Your objective » Reproduce the passage of the EchoStar ruling article below from "Broadcasters' eight year-long" to "providing such signals.", keeping its wording intact.

Text for analysis »
══════════════════════════════

Broadcasters' eight year-long campaign to force EchoStar to stop providing distant broadcast network signals to its customers could be over this week as the U.S. Court of Appeals for the 11th Court found
in favor of the networks.
The decision could force EchoStar's Dish network to drop distant network signals from ABC, CBS, Fox and NBC to more than 600,000 homes which the court said were illegally receiving the signals in violation of the Satellite Home Viewer Act of 1988. The act mandated that satellite broadcasters could only provide distant network signals to households that could not receive broadcast network signals over the air. The networks, along with NAB, filed suit against EchoStar in 1998, alleging that the satellite broadcaster was violating hundreds of copyright protections by providing such signals.
In reaching its decision, the court concluded that EchoStar had "engaged in a nationwide pattern or practice of delivering a primary transmission made by a network station... to subscribers who are not eligible to receive the transmission..." and that it found no evidence that EchoStar "was ever interested in complying with the Act."
EchoStar said it was disappointed in the ruling and that it had reached settlement agreements over the years with hundreds of the approximately 800 network stations nationwide.

══════════════════════════════

Information shown »
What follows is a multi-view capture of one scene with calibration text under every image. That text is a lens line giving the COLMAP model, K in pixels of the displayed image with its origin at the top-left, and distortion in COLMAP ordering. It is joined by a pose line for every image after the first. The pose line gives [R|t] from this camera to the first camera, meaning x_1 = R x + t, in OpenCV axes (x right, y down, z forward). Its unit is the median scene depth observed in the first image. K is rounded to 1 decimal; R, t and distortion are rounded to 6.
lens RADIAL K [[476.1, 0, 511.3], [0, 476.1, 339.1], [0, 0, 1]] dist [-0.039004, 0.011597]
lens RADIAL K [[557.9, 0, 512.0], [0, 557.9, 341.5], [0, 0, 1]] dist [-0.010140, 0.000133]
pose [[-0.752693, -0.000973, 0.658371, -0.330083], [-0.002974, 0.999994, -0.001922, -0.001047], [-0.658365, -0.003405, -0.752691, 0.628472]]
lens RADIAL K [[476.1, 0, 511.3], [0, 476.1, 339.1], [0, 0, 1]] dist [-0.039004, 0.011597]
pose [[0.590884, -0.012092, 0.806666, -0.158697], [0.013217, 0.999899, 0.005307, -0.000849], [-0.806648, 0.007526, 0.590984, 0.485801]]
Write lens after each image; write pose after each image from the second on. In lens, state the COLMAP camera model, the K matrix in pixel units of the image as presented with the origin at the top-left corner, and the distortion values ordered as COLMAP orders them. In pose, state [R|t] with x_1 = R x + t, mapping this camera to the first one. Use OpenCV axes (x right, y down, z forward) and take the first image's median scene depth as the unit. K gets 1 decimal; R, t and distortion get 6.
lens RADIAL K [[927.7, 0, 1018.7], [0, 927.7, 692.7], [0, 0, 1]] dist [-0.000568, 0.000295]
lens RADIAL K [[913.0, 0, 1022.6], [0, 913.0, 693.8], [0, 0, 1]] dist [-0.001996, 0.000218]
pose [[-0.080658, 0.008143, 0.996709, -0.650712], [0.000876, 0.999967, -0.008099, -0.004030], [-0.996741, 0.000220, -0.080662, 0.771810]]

══════════════════════════════

Written answer »
Broadcasters' eight year-long campaign to force EchoStar to stop providing distant broadcast network signals to its customers could be over this week as the U.S. Court of Appeals for the 11th Court found
in favor of the networks.
The decision could force EchoStar's Dish network to drop distant network signals from ABC, CBS, Fox and NBC to more than 600,000 homes which the court said were illegally receiving the signals in violation of the Satellite Home Viewer Act of 1988. The act mandated that satellite broadcasters could only provide distant network signals to households that could not receive broadcast network signals over the air. The networks, along with NAB, filed suit against EchoStar in 1998, alleging that the satellite broadcaster was violating hundreds of copyright protections by providing such signals.